BEGIN
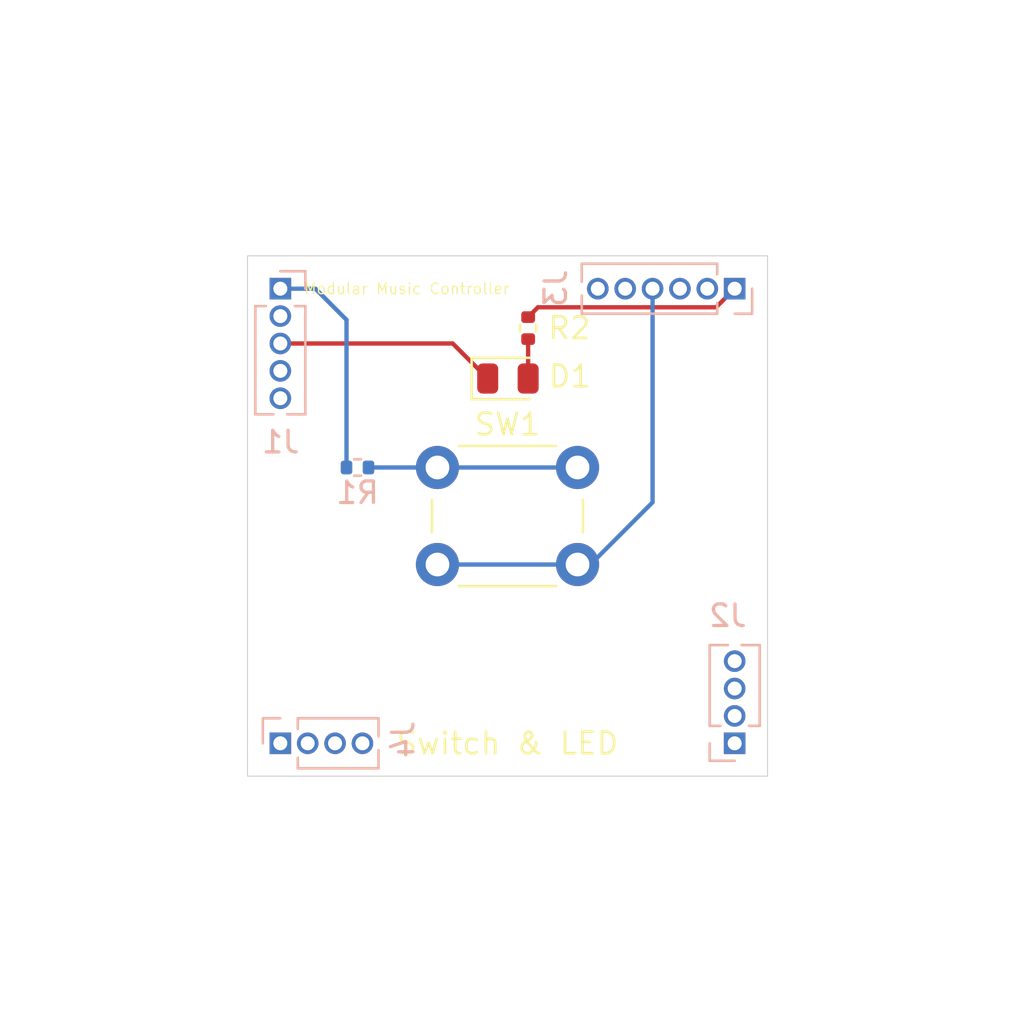
<source format=kicad_pcb>
(kicad_pcb
	(version 20241229)
	(generator "pcbnew")
	(generator_version "9.0")
	(general
		(thickness 1.6)
		(legacy_teardrops no)
	)
	(paper "A4")
	(layers
		(0 "F.Cu" signal)
		(2 "B.Cu" signal)
		(9 "F.Adhes" user "F.Adhesive")
		(11 "B.Adhes" user "B.Adhesive")
		(13 "F.Paste" user)
		(15 "B.Paste" user)
		(5 "F.SilkS" user "F.Silkscreen")
		(7 "B.SilkS" user "B.Silkscreen")
		(1 "F.Mask" user)
		(3 "B.Mask" user)
		(17 "Dwgs.User" user "User.Drawings")
		(19 "Cmts.User" user "User.Comments")
		(21 "Eco1.User" user "User.Eco1")
		(23 "Eco2.User" user "User.Eco2")
		(25 "Edge.Cuts" user)
		(27 "Margin" user)
		(31 "F.CrtYd" user "F.Courtyard")
		(29 "B.CrtYd" user "B.Courtyard")
		(35 "F.Fab" user)
		(33 "B.Fab" user)
		(39 "User.1" user)
		(41 "User.2" user)
		(43 "User.3" user)
		(45 "User.4" user)
	)
	(setup
		(pad_to_mask_clearance 0)
		(allow_soldermask_bridges_in_footprints no)
		(tenting front back)
		(pcbplotparams
			(layerselection 0x00000000_00000000_55555555_f755f5ff)
			(plot_on_all_layers_selection 0x00000000_00000000_00000000_00000000)
			(disableapertmacros no)
			(usegerberextensions yes)
			(usegerberattributes yes)
			(usegerberadvancedattributes yes)
			(creategerberjobfile yes)
			(dashed_line_dash_ratio 12.000000)
			(dashed_line_gap_ratio 3.000000)
			(svgprecision 4)
			(plotframeref no)
			(mode 1)
			(useauxorigin no)
			(hpglpennumber 1)
			(hpglpenspeed 20)
			(hpglpendiameter 15.000000)
			(pdf_front_fp_property_popups yes)
			(pdf_back_fp_property_popups yes)
			(pdf_metadata yes)
			(pdf_single_document no)
			(dxfpolygonmode yes)
			(dxfimperialunits yes)
			(dxfusepcbnewfont yes)
			(psnegative no)
			(psa4output no)
			(plot_black_and_white yes)
			(sketchpadsonfab no)
			(plotpadnumbers no)
			(hidednponfab no)
			(sketchdnponfab yes)
			(crossoutdnponfab yes)
			(subtractmaskfromsilk no)
			(outputformat 4)
			(mirror no)
			(drillshape 0)
			(scaleselection 1)
			(outputdirectory "../PDF/PCB Layers/")
		)
	)
	(net 0 "")
	(net 1 "GND")
	(net 2 "Net-(D1-A)")
	(net 3 "/SlotBus.Clock")
	(net 4 "/AREF")
	(net 5 "/+3.3V Digital")
	(net 6 "/SlotBus.Data")
	(net 7 "/Addr3")
	(net 8 "/Addr0")
	(net 9 "/Addr1")
	(net 10 "/Addr2")
	(net 11 "/B")
	(net 12 "/C")
	(net 13 "/LED")
	(net 14 "/A1")
	(net 15 "/A")
	(net 16 "/A0")
	(net 17 "/Typ3")
	(net 18 "/Typ0")
	(net 19 "/Typ1")
	(net 20 "/Typ2")
	(net 21 "Net-(R1-Pad2)")
	(footprint "LED_SMD:LED_0805_2012Metric" (layer "F.Cu") (at 139.085 107.2896))
	(footprint "Resistor_SMD:R_0402_1005Metric" (layer "F.Cu") (at 140.0225 104.9528 -90))
	(footprint "Button_Switch_THT:SW_PUSH_6mm" (layer "F.Cu") (at 135.815 111.415))
	(footprint "Connector_PinHeader_1.27mm:PinHeader_1x04_P1.27mm_Vertical" (layer "B.Cu") (at 128.525 124.205 -90))
	(footprint "Resistor_SMD:R_0402_1005Metric" (layer "B.Cu") (at 132.1054 111.415))
	(footprint "Connector_PinHeader_1.27mm:PinHeader_1x04_P1.27mm_Vertical" (layer "B.Cu") (at 149.605 124.205))
	(footprint "Connector_PinHeader_1.27mm:PinHeader_1x05_P1.27mm_Vertical" (layer "B.Cu") (at 128.525 103.125 180))
	(footprint "Connector_PinHeader_1.27mm:PinHeader_1x06_P1.27mm_Vertical" (layer "B.Cu") (at 149.605 103.125 90))
	(gr_rect
		(start 127 101.6)
		(end 151.13 125.73)
		(stroke
			(width 0.05)
			(type solid)
		)
		(fill no)
		(layer "Edge.Cuts")
		(uuid "1aab0ccf-e80b-4ec1-9744-d7990183384f")
	)
	(gr_text "Switch & LED"
		(at 139.065 124.206 0)
		(layer "F.SilkS")
		(uuid "1073b825-bab6-4c62-b9b3-0ee4e185a182")
		(effects
			(font
				(size 1 1)
				(thickness 0.125)
			)
		)
	)
	(gr_text "Modular Music Controller"
		(at 129.5908 103.125 0)
		(layer "F.SilkS")
		(uuid "85d60f8d-a980-4654-a4a5-77c0befc209d")
		(effects
			(font
				(size 0.5 0.5)
				(thickness 0.0625)
			)
			(justify left)
		)
	)
	(segment
		(start 138.1475 107.2896)
		(end 136.5229 105.665)
		(width 0.2)
		(layer "F.Cu")
		(net 1)
		(uuid "1dcc1285-9023-4ca9-8f5c-efc90632fd41")
	)
	(segment
		(start 136.5229 105.665)
		(end 128.525 105.665)
		(width 0.2)
		(layer "F.Cu")
		(net 1)
		(uuid "b09d7860-0efc-4158-8d01-3abb29657bb4")
	)
	(segment
		(start 140.0225 105.4628)
		(end 140.0225 107.2896)
		(width 0.2)
		(layer "F.Cu")
		(net 2)
		(uuid "5799fb7a-1182-4ad5-9a90-0b3602eabcce")
	)
	(segment
		(start 130.1506 103.125)
		(end 128.525 103.125)
		(width 0.2)
		(layer "B.Cu")
		(net 5)
		(uuid "1b70502d-e171-47b0-ba15-7abdd3b67894")
	)
	(segment
		(start 131.5954 111.415)
		(end 131.5954 104.5698)
		(width 0.2)
		(layer "B.Cu")
		(net 5)
		(uuid "34e1d066-668f-4190-80a9-e9cfc1fa0b69")
	)
	(segment
		(start 131.5954 104.5698)
		(end 130.1506 103.125)
		(width 0.2)
		(layer "B.Cu")
		(net 5)
		(uuid "719b4525-ab78-47f3-b72e-6afe25ddfbe4")
	)
	(segment
		(start 140.0225 104.4428)
		(end 140.4777 103.9876)
		(width 0.2)
		(layer "F.Cu")
		(net 13)
		(uuid "0387e7c2-a312-4c1e-9cb3-c722269a2ffa")
	)
	(segment
		(start 148.7424 103.9876)
		(end 149.605 103.125)
		(width 0.2)
		(layer "F.Cu")
		(net 13)
		(uuid "22d364de-c376-47cf-9b4d-5f19fe751a3b")
	)
	(segment
		(start 140.4777 103.9876)
		(end 148.7424 103.9876)
		(width 0.2)
		(layer "F.Cu")
		(net 13)
		(uuid "37a3d95c-299b-4f57-b0e3-430917418f52")
	)
	(segment
		(start 142.315 115.915)
		(end 142.911 115.915)
		(width 0.2)
		(layer "B.Cu")
		(net 15)
		(uuid "302b1950-ebaa-4e80-baf3-9bacf84f2eed")
	)
	(segment
		(start 142.911 115.915)
		(end 145.795 113.031)
		(width 0.2)
		(layer "B.Cu")
		(net 15)
		(uuid "9035df69-f539-484b-9847-2c3f660df6b5")
	)
	(segment
		(start 142.315 115.915)
		(end 135.815 115.915)
		(width 0.2)
		(layer "B.Cu")
		(net 15)
		(uuid "9e380b3e-476f-4f79-b0d3-13d6d03a9cb7")
	)
	(segment
		(start 145.795 113.031)
		(end 145.795 103.125)
		(width 0.2)
		(layer "B.Cu")
		(net 15)
		(uuid "e22b4fa5-1455-48ee-a47d-956ba0684fa2")
	)
	(segment
		(start 142.315 111.415)
		(end 135.815 111.415)
		(width 0.2)
		(layer "B.Cu")
		(net 21)
		(uuid "7e4f9214-6ae5-46a2-8b5d-40a48f24ba2b")
	)
	(segment
		(start 135.815 111.415)
		(end 132.6154 111.415)
		(width 0.2)
		(layer "B.Cu")
		(net 21)
		(uuid "aaabca39-981d-4472-b88c-d10b3d5b32e3")
	)
	(embedded_fonts no)
)

</source>
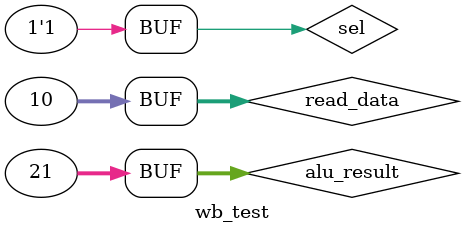
<source format=v>
`timescale 1ns / 1ps

module wb_test();

    //wire port
    wire [31:0] out;
    
    //registers
    reg [31:0] alu_result, read_data;
    reg sel;
    
    initial begin
        read_data = 32'b01010;
        alu_result = 32'b10101;
        sel = 1'b1;
        #10;
    end
    
    Write_Back wb5(out, alu_result, read_data, sel);

endmodule

</source>
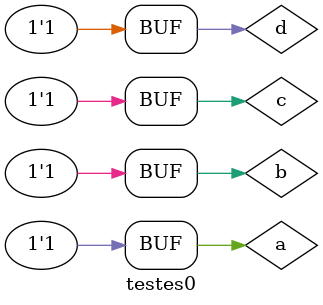
<source format=v>


 
module s0Karnaugh (s0,a,b,c,d);
output s0;
input a,b,c,d;
wire t1,t2,t3,t4,t5,t,t7,t8;

and AND1 (t1,~a,~b,~c,d);
and AND2 (t2,~a,~b,c,~d);
and AND3 (t3,~a,b,~c,~d);
and AND4 (t4,a,~b,~c,~d);
and AND5 (t5,a,~b,c,d);
and AND6 (t6,a,b,~c,d);
and AND7 (t7,~a,b,c,d);
and AND8 (t8,a,b,c,~d);

or OR1 (s0,t1,t2,t3,t4,t5,t6,t7,t8); 





endmodule //fim s0Karnaugh

module testes0;

wire s0;
reg a,b,c,d;

//-- inicio teste mapa de s0

s0Karnaugh Teste (s0,a,b,c,d);

 initial begin
 	   $display("\nAlvaro Henrique - 395487 \n");
      $display("\na  b   c   d  s0\n");
      $monitor("%b  %b   %b   %b  %b", a, b, c, d, s0);
  
	     a=0; b=0; c=0; d=0;  
    #1  a=0; b=0; c=0; d=1;
    #1  a=0; b=0; c=1; d=0;
    #1  a=0; b=0; c=1; d=1;
    #1  a=0; b=1; c=0; d=0;
 	 #1  a=0; b=1; c=0; d=1;
    #1  a=0; b=1; c=1; d=0;
    #1  a=0; b=1; c=1; d=1;
    #1  a=1; b=0; c=0; d=0;
    #1  a=1; b=0; c=0; d=1;
    #1  a=1; b=0; c=1; d=0;
    #1  a=1; b=0; c=1; d=1;
    #1  a=1; b=1; c=0; d=0;
    #1  a=1; b=1; c=0; d=1;
    #1  a=1; b=1; c=1; d=0;
    #1  a=1; b=1; c=1; d=1;


        
    end
    endmodule


</source>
END
**Instructions for the task:**
Your answer should be the lines above from the one containing "(mirror no)" through the one containing "(at 139.085 107.2896))", copied exactly and with both ends kept.

**Reply:**
			(mirror no)
			(drillshape 0)
			(scaleselection 1)
			(outputdirectory "../PDF/PCB Layers/")
		)
	)
	(net 0 "")
	(net 1 "GND")
	(net 2 "Net-(D1-A)")
	(net 3 "/SlotBus.Clock")
	(net 4 "/AREF")
	(net 5 "/+3.3V Digital")
	(net 6 "/SlotBus.Data")
	(net 7 "/Addr3")
	(net 8 "/Addr0")
	(net 9 "/Addr1")
	(net 10 "/Addr2")
	(net 11 "/B")
	(net 12 "/C")
	(net 13 "/LED")
	(net 14 "/A1")
	(net 15 "/A")
	(net 16 "/A0")
	(net 17 "/Typ3")
	(net 18 "/Typ0")
	(net 19 "/Typ1")
	(net 20 "/Typ2")
	(net 21 "Net-(R1-Pad2)")
	(footprint "LED_SMD:LED_0805_2012Metric" (layer "F.Cu") (at 139.085 107.2896))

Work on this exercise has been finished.